Instruction:
Render the lines of the records as a Markdown table with the columns Row and Line. Start with the line containing "pose: elev=151.1 azim=142.4" and continue through the line containing "Dot at: occluded", including both, numbering each row and leaving out blank lines.

Extracted material:

---------------

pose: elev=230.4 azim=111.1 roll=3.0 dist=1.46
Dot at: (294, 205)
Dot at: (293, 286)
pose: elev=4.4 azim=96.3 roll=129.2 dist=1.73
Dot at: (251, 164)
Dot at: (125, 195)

---------------

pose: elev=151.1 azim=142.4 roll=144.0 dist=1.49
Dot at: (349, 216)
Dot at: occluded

---------------

Task response:
| Row | Line |
|---|---|
| 1 | pose: elev=151.1 azim=142.4 roll=144.0 dist=1.49 |
| 2 | Dot at: (349, 216) |
| 3 | Dot at: occluded |